Rotavirus has a tendency of marked tropism for upper epithelium of the small intestine, resulting in destruction of infected enterocytes and secretion of numerous biomarkers in the system (Bugarcic and Taylor 2006). One of such potential biomarkers is I-FABP, which is released into circulation during intestinal damage of animals and human being (Dundar et al. 2012). In our study, significantly (p < 0.05) elevated concentration of IFABP-2 in rotavirus-infected diarrheic piglets may be the result of intestinal damage as rotavirus is reported to cause destruction of enterocytes and villus ischemia of small intestine (Berkeveld et al. 2008; Kittaka et al. 2014). The LMS treatment significantly decreased the IFABP-2 concentration in post treatment and the value of IFABP-2 was much lower on days 3 (p < 0.001) and 5 (p < 0.001) in the LMS + ST group than ST alone. It has been reported that LMS improves favorable gut health and intestinal functions by its immunostimulatory effect in weaned pigs (Bozic et al. 2002; Valpotic et al. 2013). The average scores of fecal consistency and dehydration scores on day 3 were significantly lower in rotavirus-positive diarrheic piglets treated with LMS + ST than ST alone. Valpotic et al. (2013) reported that levamisole reduces severity of diarrhea in pigs with enterotoxigenic E. coli infection by increasing proliferation of circulating and intestinal immune cells.

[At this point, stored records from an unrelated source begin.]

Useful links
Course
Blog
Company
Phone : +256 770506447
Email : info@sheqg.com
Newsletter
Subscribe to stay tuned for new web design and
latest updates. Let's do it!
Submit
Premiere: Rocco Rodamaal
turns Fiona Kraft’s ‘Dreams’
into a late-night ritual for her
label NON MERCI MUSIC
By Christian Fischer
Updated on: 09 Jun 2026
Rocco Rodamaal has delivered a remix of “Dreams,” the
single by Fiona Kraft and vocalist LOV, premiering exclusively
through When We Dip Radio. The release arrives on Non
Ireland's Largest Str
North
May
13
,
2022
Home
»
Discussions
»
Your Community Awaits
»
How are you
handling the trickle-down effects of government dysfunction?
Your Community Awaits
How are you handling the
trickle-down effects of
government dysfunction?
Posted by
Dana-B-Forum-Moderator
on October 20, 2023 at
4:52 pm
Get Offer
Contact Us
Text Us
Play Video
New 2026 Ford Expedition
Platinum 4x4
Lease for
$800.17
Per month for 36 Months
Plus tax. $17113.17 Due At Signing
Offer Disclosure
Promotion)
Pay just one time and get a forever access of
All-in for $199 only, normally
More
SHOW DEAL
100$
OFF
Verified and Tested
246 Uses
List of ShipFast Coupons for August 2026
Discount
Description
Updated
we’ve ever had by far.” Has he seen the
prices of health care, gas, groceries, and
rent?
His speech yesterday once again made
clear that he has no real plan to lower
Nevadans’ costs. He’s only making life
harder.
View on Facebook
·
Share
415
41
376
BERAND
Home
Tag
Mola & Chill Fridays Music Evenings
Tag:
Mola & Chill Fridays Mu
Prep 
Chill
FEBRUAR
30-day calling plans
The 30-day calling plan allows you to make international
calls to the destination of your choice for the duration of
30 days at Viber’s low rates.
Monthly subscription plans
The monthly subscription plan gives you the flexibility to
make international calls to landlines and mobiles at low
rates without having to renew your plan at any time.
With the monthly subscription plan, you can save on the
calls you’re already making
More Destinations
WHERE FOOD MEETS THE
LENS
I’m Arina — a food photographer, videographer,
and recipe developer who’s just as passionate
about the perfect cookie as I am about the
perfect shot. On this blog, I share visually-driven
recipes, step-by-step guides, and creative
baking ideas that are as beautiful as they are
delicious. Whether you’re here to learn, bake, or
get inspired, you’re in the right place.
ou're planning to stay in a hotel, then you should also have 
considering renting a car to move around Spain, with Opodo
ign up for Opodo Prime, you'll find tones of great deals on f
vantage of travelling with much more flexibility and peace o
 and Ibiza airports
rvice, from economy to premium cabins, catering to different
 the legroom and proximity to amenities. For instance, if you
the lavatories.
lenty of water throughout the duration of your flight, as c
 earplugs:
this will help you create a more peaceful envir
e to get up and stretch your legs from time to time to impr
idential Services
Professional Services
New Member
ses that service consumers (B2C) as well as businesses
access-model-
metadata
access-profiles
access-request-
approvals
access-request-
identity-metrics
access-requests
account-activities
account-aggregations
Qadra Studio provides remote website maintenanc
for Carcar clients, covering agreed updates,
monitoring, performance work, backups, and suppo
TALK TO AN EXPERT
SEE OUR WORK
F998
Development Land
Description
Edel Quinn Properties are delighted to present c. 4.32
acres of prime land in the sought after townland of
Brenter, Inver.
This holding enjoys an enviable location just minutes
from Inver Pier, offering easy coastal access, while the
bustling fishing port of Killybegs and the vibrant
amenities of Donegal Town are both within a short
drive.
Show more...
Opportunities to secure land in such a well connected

From the results of the present study, it is concluded that the incorporation of levamisole at immunomodulating dose in standard treatment schedule stimulate antiviral innate immune response and favors gut health recovery in piglet diarrhea caused by type A rotavirus. Levamisole may be used as a new candidate method for additional treatment of RV-infected piglet diarrhea. However, the immunotherapeutic potential of levamisole needs to be further examined involving large number of piglets with other enteric diseases including rotavirus infection.